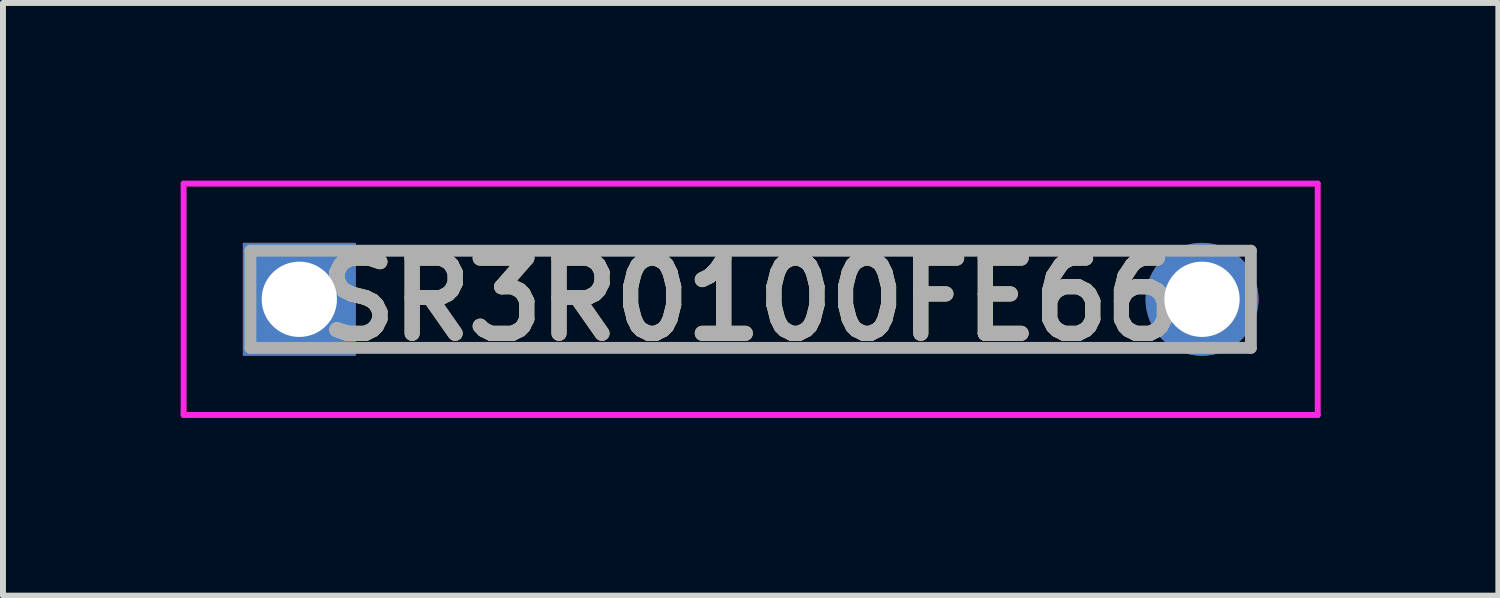
<source format=kicad_pcb>
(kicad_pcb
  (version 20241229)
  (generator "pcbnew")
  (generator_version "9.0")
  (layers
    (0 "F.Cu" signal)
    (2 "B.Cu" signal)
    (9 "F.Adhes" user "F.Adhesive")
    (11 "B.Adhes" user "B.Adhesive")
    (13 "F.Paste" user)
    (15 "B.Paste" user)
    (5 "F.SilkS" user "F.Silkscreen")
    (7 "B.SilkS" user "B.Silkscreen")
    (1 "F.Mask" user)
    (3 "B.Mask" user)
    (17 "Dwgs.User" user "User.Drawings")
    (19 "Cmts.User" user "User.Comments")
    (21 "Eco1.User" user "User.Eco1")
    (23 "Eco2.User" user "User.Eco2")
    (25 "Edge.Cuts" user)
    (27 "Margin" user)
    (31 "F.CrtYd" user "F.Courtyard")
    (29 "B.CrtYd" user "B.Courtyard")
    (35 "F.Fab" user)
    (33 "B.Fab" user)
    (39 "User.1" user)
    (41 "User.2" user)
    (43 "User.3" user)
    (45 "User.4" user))
  (footprint "SR3R0100FE66"
    (layer "F.Cu")
    (at 2.003 2.003)
    (property "Reference" "SR3R0100FE66" (at 7.62 0 0) (layer "F.SilkS") (effects (font (size 1.27 1.27) (thickness 0.254))))
    (attr through_hole)
    (fp_line (start 1.32 -0.82) (end 14.22 -0.82) (stroke (width 0.1) (type solid)) (layer "F.SilkS"))
    (fp_line (start 1.32 0.82) (end 14.22 0.82) (stroke (width 0.1) (type solid)) (layer "F.SilkS"))
    (fp_line (start -1.953 -1.953) (end 17.193 -1.953) (stroke (width 0.1) (type solid)) (layer "F.CrtYd"))
    (fp_line (start -1.953 1.953) (end -1.953 -1.953) (stroke (width 0.1) (type solid)) (layer "F.CrtYd"))
    (fp_line (start 17.193 -1.953) (end 17.193 1.953) (stroke (width 0.1) (type solid)) (layer "F.CrtYd"))
    (fp_line (start 17.193 1.953) (end -1.953 1.953) (stroke (width 0.1) (type solid)) (layer "F.CrtYd"))
    (fp_line (start -0.825 -0.82) (end 16.065 -0.82) (stroke (width 0.2) (type solid)) (layer "F.Fab"))
    (fp_line (start -0.825 0.82) (end -0.825 -0.82) (stroke (width 0.2) (type solid)) (layer "F.Fab"))
    (fp_line (start 16.065 -0.82) (end 16.065 0.82) (stroke (width 0.2) (type solid)) (layer "F.Fab"))
    (fp_line (start 16.065 0.82) (end -0.825 0.82) (stroke (width 0.2) (type solid)) (layer "F.Fab"))
    (fp_text user "${REFERENCE}" (at 7.62 0 0) (layer "F.Fab") (effects (font (size 1.27 1.27) (thickness 0.254))))
    (pad "1" thru_hole rect (at 0 0) (size 1.906 1.906) (drill 1.271) (layers "*.Cu" "*.Mask"))
    (pad "2" thru_hole circle (at 15.24 0) (size 1.906 1.906) (drill 1.271) (layers "*.Cu" "*.Mask")))
  (gr_rect
    (start -3 -3)
    (end 22.246 7.006)
    (stroke (width 0.1) (type default))
    (fill no)
    (layer "Edge.Cuts")))
</source>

================

Copy each line of the listing above that contains the word "Adhesive".

    (9 "F.Adhes" user "F.Adhesive")
    (11 "B.Adhes" user "B.Adhesive")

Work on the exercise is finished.